EXERCISE GOAL: Leaving out every picture, quote the data below exactly as it appears.

DATA PROVIDED:
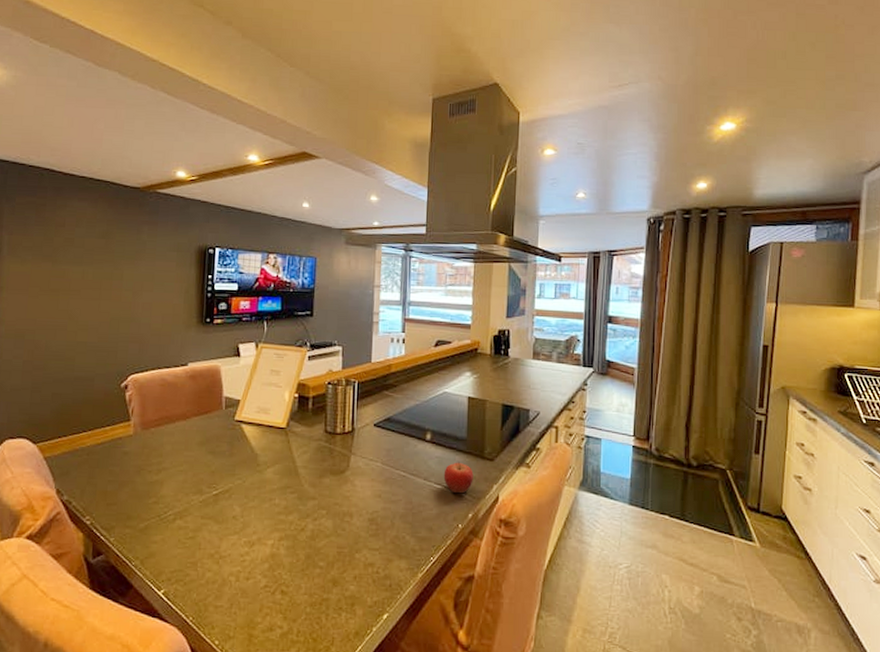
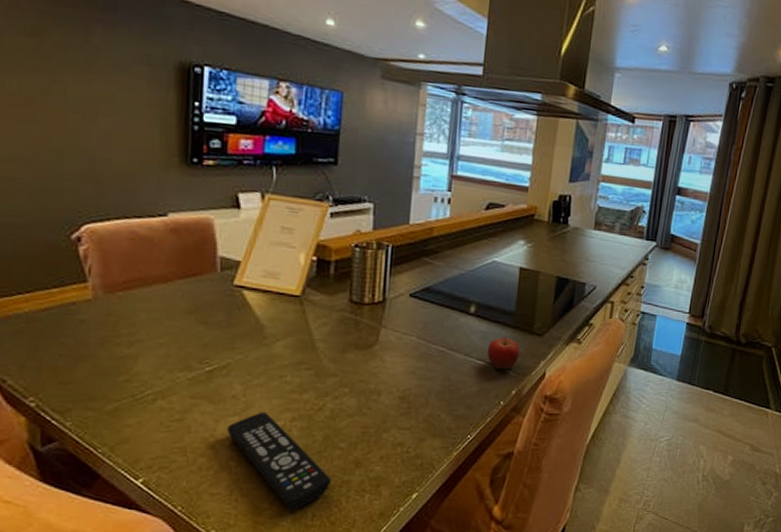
remote control: none [228,531,313,626] -> present [226,411,332,511]

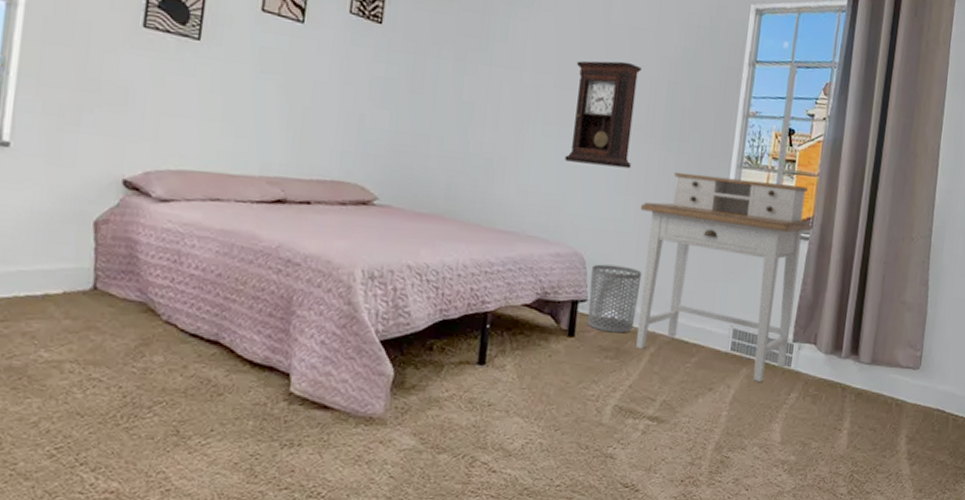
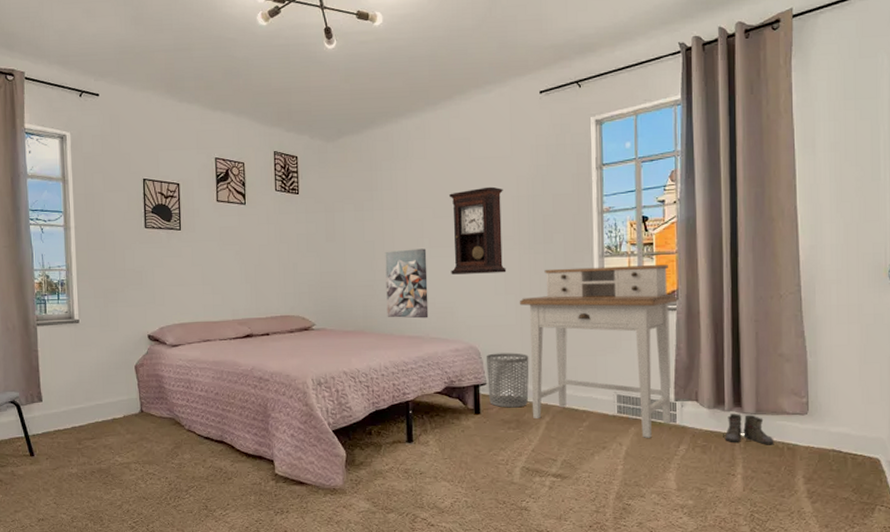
wall art: none [476,118,539,211] -> present [385,248,429,319]
boots: none [835,362,884,400] -> present [723,414,774,445]

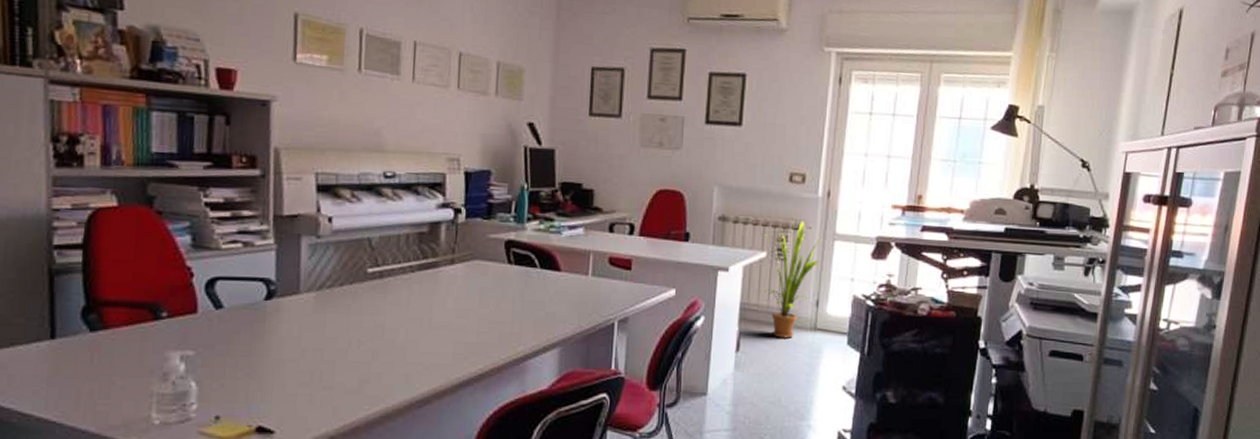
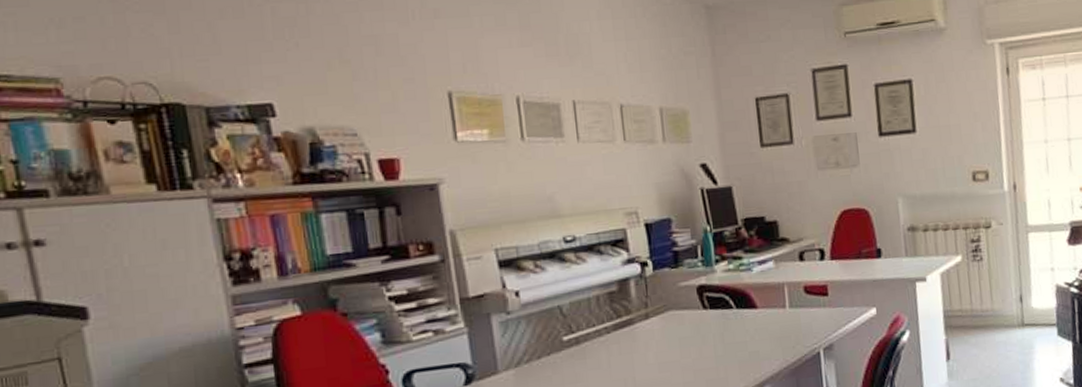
house plant: present [761,221,822,339] -> none [953,218,1016,340]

YOUR RESPONSE:
remote control: none [228,531,313,626] -> present [226,411,332,511]

wall art: none [476,118,539,211] -> present [385,248,429,319]
boots: none [835,362,884,400] -> present [723,414,774,445]

house plant: present [761,221,822,339] -> none [953,218,1016,340]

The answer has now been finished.